Going by groupset MSRP, electronic shifting costs an extra $1100 for Di2, and $1200-1400 for EPS. By skipping electronic, you have a few options:
- Save money,
- Upgrade to next level up (6870 and 9000 are almost the same price),
- Use the money saved for getting other bike stuff, like a good set of wheels.
We like option 3 the best. (grin)
Many of the concerns that people had when these systems were introduced have been addressed by the later generations. Battery life has been a non-issue from the start, and programming software is now available to customize your system to your needs. Seat tube batteries help to clean up the installation and further weather protect the sensitive bits.
On a personal note, we find that we both consistently mix up the buttons on Di2 systems. While we are sure this would diminish if we were to ride Di2 more full time, this is not an issue when we change between the various mechanical systems (Red, Dura Ace, and Record). All of which used very different systems to perform the shift function. This may speak to the intuitiveness of the Di2 system, or perhaps the size/feel/placement of the buttons. We are happy to report that this did not occur with EPS, and probably has something to do with how much we enjoyed using it.
Not surprisingly, SRAM is looking to enter the market with an electronic drivetrain of its own. Two SRAM employees were spotted running advanced prototypes at the Midwest Regional cross championships in Chicago in December. Official details are scarce, but you can check out some speculation here.
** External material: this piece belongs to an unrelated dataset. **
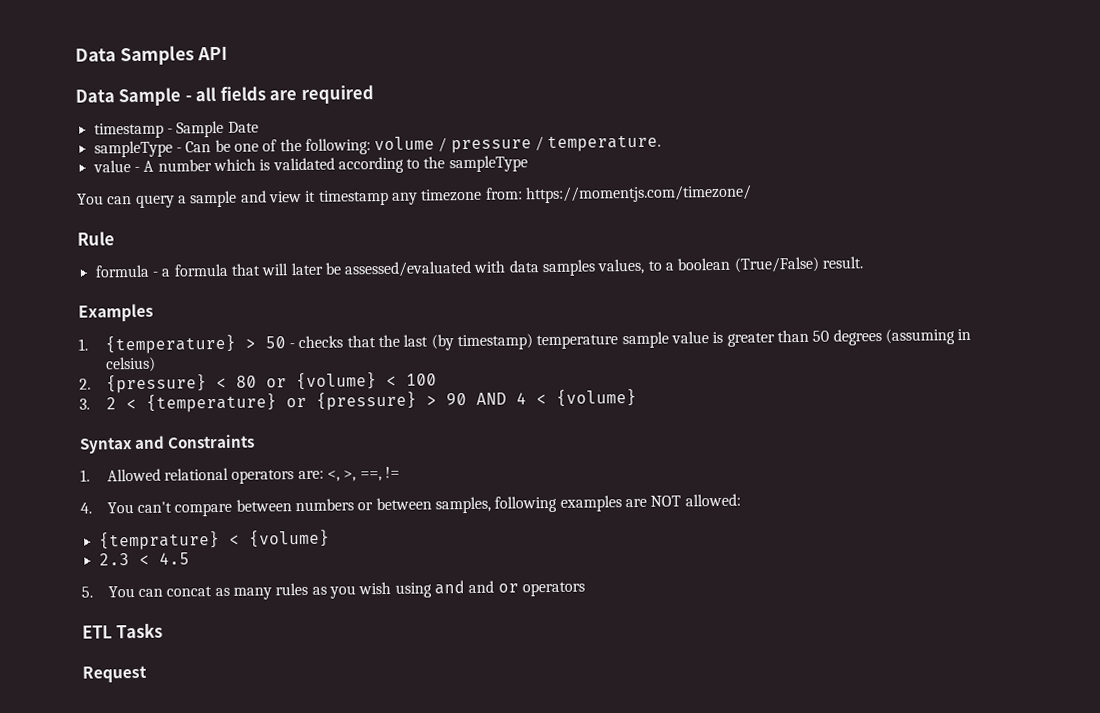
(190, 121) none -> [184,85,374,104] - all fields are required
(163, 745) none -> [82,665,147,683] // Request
Whether we want it or not, disc brakes are happening on road bikes, and hydraulics is a natural extension of that. Currently, the only way to run a full Shimano drivetrain with hydraulics is to have Di2. Having electronic shifting in their line-up significantly reduced the task of the engineers to find room for the master cylinder in the hood. We plan on covering hydraulic disc brakes in depth on a different instalment of this column.
The added shift buttons found on TT and triathlon bikes, offer greater versatility and safety. In addition, in the quest for greater aerodynamics, electronic cables can be run in patterns different from their traditional counterparts, an advantage that gives the builder/designer much more freedom to create the bike of their dreams. An excellent example of this is the striking TT bike Rob English built for himself. Notice the custom head-tube/steer-tube setup that allows for hidden cable routing.
There is a similar battle going on in the auto world today. Yes, today’s modern dual clutch automatic transmissions (such as the Porsche PDK) produce faster, more precise shifts that even the best driver, but some of us still like the feel of rowing our own gears.
As you can see, we are currently both hot and cold on Electronic drivetrains (mostly hot until we have to get out our wallets). And the best may be yet to come. As the great Lennard Zinn has recently pointed out, opinions are always changing and all of the advantages of electronic drivetrains may still not be known. Perhaps the concepts currently being pursued by Factor bikes gives us a glimpse of the future: total integration.
For the type of riding that we typically do, it is probably an unnecessary luxury. However, there are definitely here to stay, and as they develop and bikes evolve towards greater integration, there likely won’t be a top end bike without it.